Thus, a dataframe saved using save is exactly the same when reloaded into R whereas the one saved using dput is the same up to a lesser degree of precision.

Let's clean up that file so not to leave a mess:

unlink("saveddf.text")

dump (and source)

Similar to dput, the dump function writes the dput output to a file. Indeed, it write the exact same representation we saw above on the console. But, instead of writing an R expression that we have to save to a variable name later, dump preserves the name of our dataframe. Thus it is a blend between dput and save (but mostly it is like dput). dump also uses a default filename: "dumpdata.R", making it a shorter command to write and one that is less likely to be destructive (except to previous data dumps). Let's see how it works:

dump("mydf")

Note: We specify the dataframe name as a character string because this is written to the file so that when we load the "dumpdata.R" file, the dataframe has the same name as it does right now. We can load this dataframe into memory from the file using source:

source("dumpdata.R", echo = TRUE)
## 
## > mydf <-
## + structure(list(x = c(-0.626453810742332, 0.183643324222082, -0.835628612410047, 
## + 1.59528080213779, 0.329507771815361, -0.820468384118015 .... [TRUNCATED]

As you'll see in the (truncated) output of source, the file looks just like dput but includes mydf <- at the beginning, meaning it s storing the dput-like output into the mydf object in R memory. Note: dump can also take arbitrary file names to its file argument (like the save and dput).

Let's clean up that file so not to leave a mess:

unlink("dumpdata.R")

write.csv and write.table

One of the easiest ways to save an R dataframe is to write it to a comma-separated value (CSV) file. CSV files are human-readable (e.g., in a text editor) and can be opened by essentially any statistical software (Excel, Stata, SPSS, SAS, etc.) making them one of the best formats for data sharing. To save a dataframe as CSV is easy. You simply need to use the write.csv function with the name of the dataframe and the name of the file you want to write to. Let's see how it works:

write.csv(mydf, file = "saveddf.csv")

That's all there is to it. R also allows you to save files in other CSV-like formats. For example, sometimes we want to save data using a different separator such as a tab (i.e., to create a tab-separated value file or TSV).

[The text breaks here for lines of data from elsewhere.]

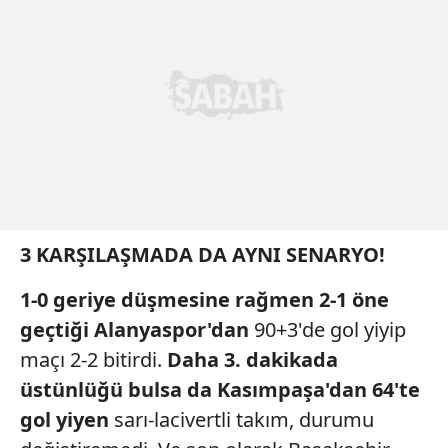
3 KARŞILAŞMADA DA AYNI SENARYO!
1-0 geriye düşmesine rağmen
2-1 öne
geçtiği Alanyaspor'dan
90+3'de gol yiyip
maçı 2-2 bitirdi.
Daha
3. dakikada
üstünlüğü bulsa
da Kasımpaşa'dan 64'te
gol yiyen
sarı-lacivertli takım,
durumu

The TSV is, for example, the default file format used by The Dataverse Network online data repository. To write to a TSV we use a related function write.table and specify the sep argument:

write.table(mydf, file = "saveddf.tsv", sep = "\t")

Note: We use the \t symbol to represent a tab (a standard common to many programming languages). We could also specify any character as a separator, such as | or ; or . but commas and tabs are the most common. Note: Just like dput, writing to a CSV or another delimited-format file necessarily includes some loss of precision, which may or may not be problematic for your particular use case.

Let's clean up our files just so we don't leave a mess:

unlink("savedf.csv")
unlink("savedf.tsv")

Writing to “foreign” file formats

The foreign package, which we can use to load “foreign” file formats also includes a write.foreign function that can be used to write an R dataframe to a foreign, proprietary data format. Supported formats include SPSS, Stata, and SAS.